Victoires de Charles Montier :



 

1921 :

 

-         30 juin, Saint-Martin (Boulogne-sur-Mer) sur Ford Montier.


 

1922 :

-         25 juin, Malchamps en Belgique (Coupe de la Meuse) Spa, sur Ford Montier
3-Litres


 

-         10 septembre, Falmignoul (Dinant) en Belgique, sur Ford Montier 3-litres.


 

1923 :

-         23 juillet, Nancy-Boufflers, sur Ford Montier.



-       Malchamps en Belgique (Coupe de la Meuse) Spa, sur Ford Montier Spécial


 

1924 :

-         21 avril, Rouchettes (Saint-Lô), sur Ford Montier Spécial


 

-         18 mai, Mont-Theux en Belgique, sur Ford Montier 3-Litres.


 

-         6 juillet, La Sarte (les Longs-Thiers) en Belgique sur Ford Montier
3-Litres.



-     Malchamps en Belgique (coupe de la meuse) Spa, sur Ford Montier Spécial.


 

1925 :

 

-         2 mai Chanteloup, sur Montier Spécial.


 

1926 :

-         Val Suzon (Dijon), sur Montier Spécial.


L’après Ford T :



1928, voit l’arrêt du modèle T de chez Ford. Charles Montier continue la
compétition avec des Ford A, puis des Ford V8. Le rallye de Juan-les-Pins en
1934 est le dernier auquel Charles Montier participe.




L’ingratitude de l’usine :



En 1934, le renouvellement de son contrat d’agent ne lui est pas accordé.
Le rideau tombe sur l’épopée Ford Montier. Après avoir prôné le nom de Ford sur
les routes et circuits, pendant des années, et au péril de sa vie, Montier est
évincé du réseau.



Pendant la guerre de 1939-1945, tout en se repliant sur lui même, Charles
Montier n’en conçoit pas moins sa dernière adaptation : l’utilisation de
l’acétylène comme carburant.
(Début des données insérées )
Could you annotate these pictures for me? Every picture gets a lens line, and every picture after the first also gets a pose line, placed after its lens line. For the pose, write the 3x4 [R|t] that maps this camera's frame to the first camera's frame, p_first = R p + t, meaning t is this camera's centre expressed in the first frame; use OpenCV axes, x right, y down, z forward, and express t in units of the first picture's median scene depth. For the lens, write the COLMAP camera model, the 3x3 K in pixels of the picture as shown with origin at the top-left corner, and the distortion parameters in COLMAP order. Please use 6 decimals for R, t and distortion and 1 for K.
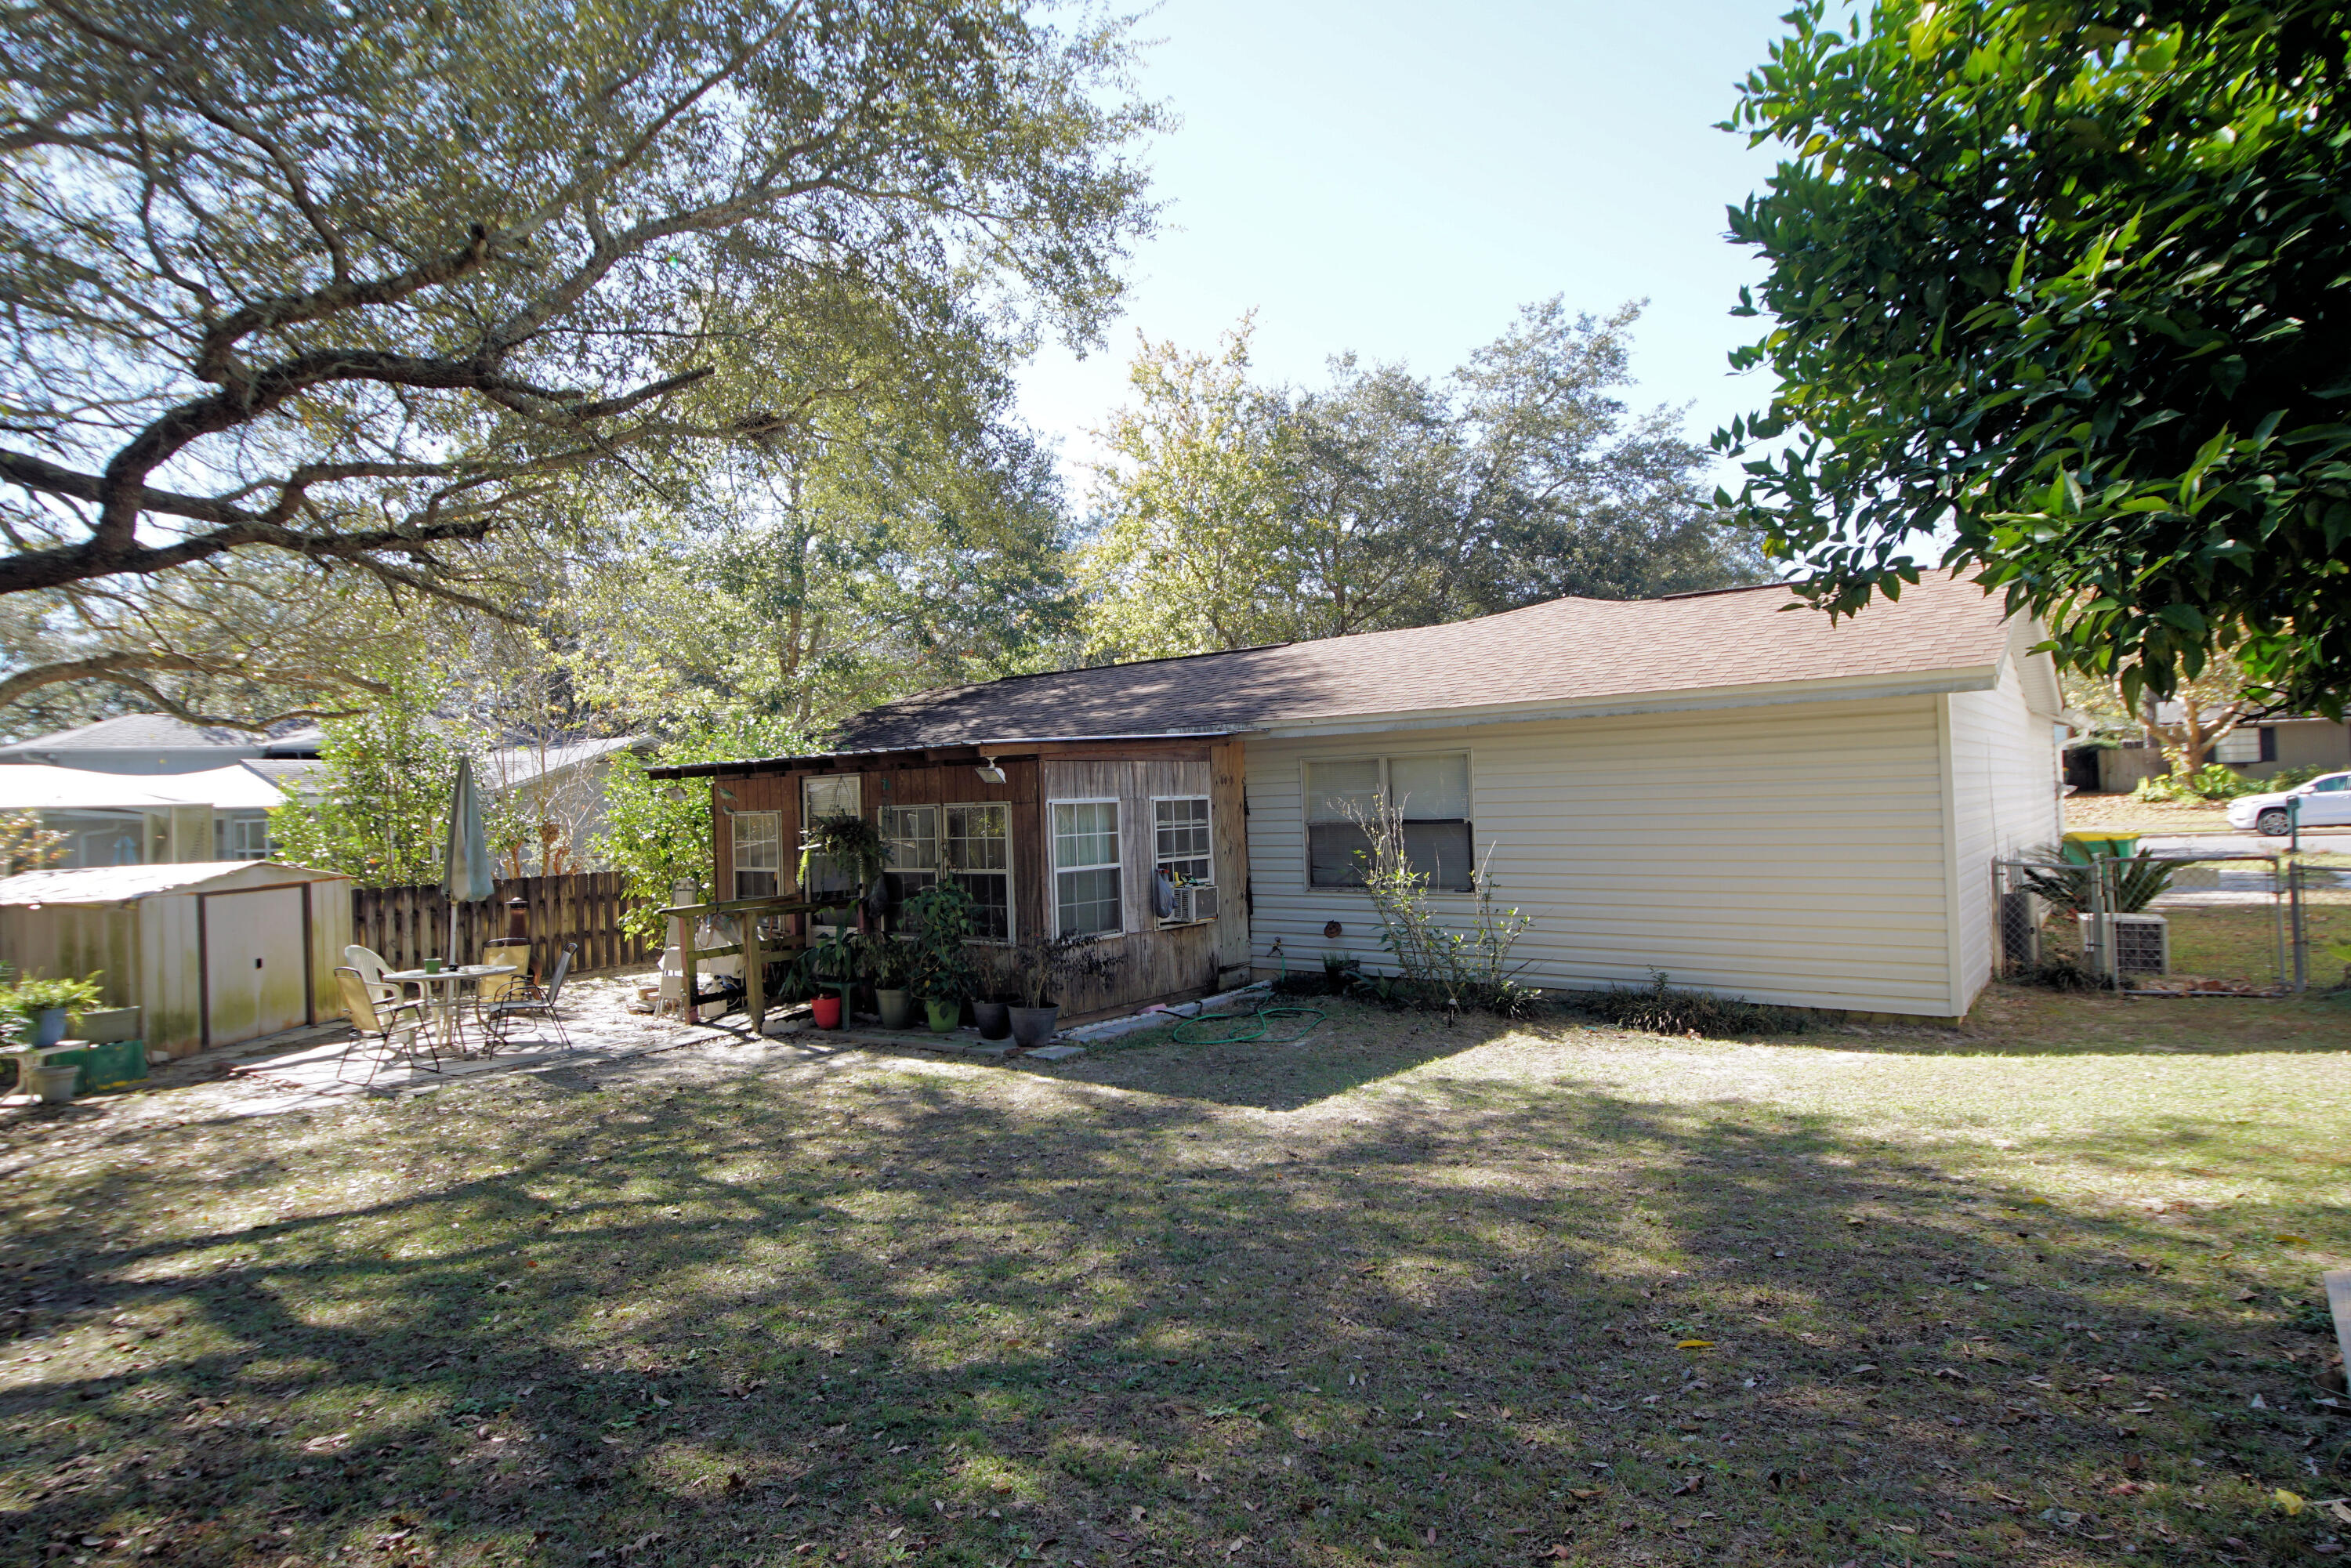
lens RADIAL K [[1266.3, 0, 1174.2], [0, 1266.3, 782.2], [0, 0, 1]] dist [0.028244, -0.027198]
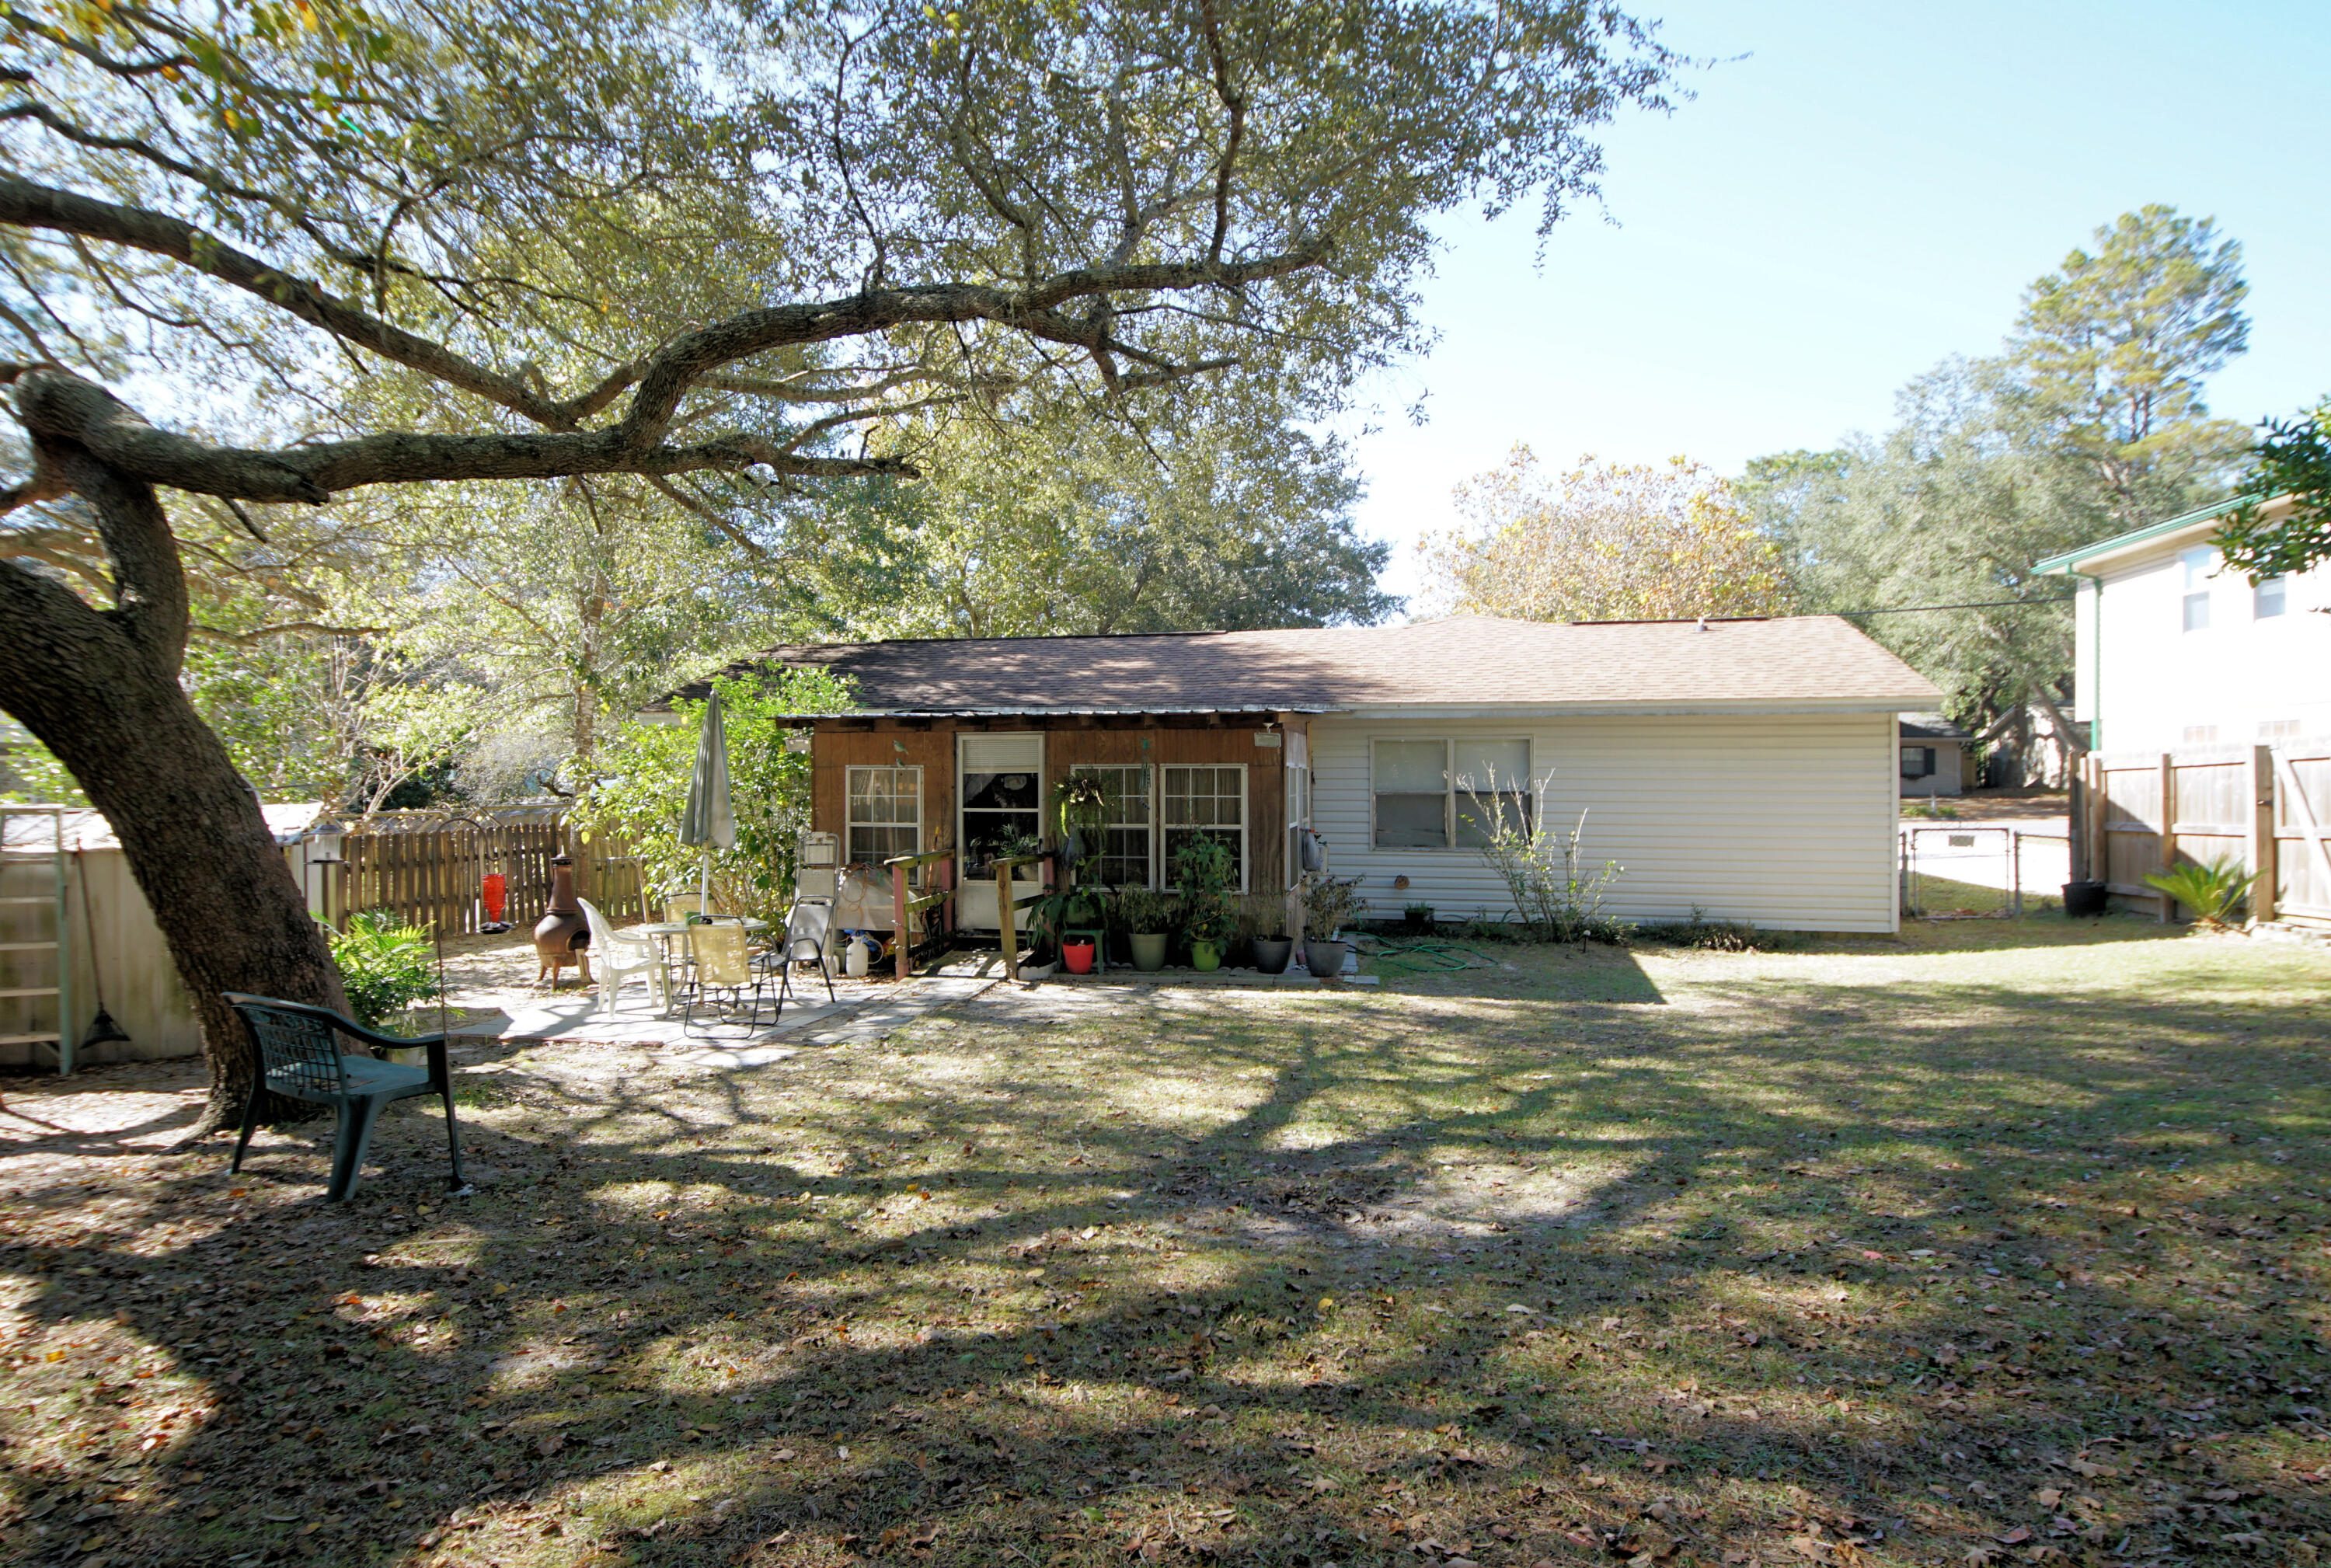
lens RADIAL K [[1255.6, 0, 1219.3], [0, 1255.6, 774.1], [0, 0, 1]] dist [0.028244, -0.027198]
pose [[0.906324, 0.032705, 0.421316, -0.772732], [-0.035097, 0.999382, -0.002079, 0.033564], [-0.421123, -0.012902, 0.906912, 0.006391]]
Les appareils sortent de fabrication quand le
carbure est contingenté. L’effort à été inutile


 

Finalement, en 1952, Charles Montier s’éteint chez lui.

 




Voici une Ford T version sport, vue aux Etats Unies.

 

La carrosserie n’a peut être pas était réalisé dans les ateliers de Charles Montier, mais le moteur lui, est bien celui d’une Montier Spécial.

 

Le propriétaire actuel, Orlando Rauddi, à trouver la voiture en l’état d’épave au Paraguay à la fin des années 80. Elle était équipé de roues à voile plein, qui n’ont pas pu être sauvé.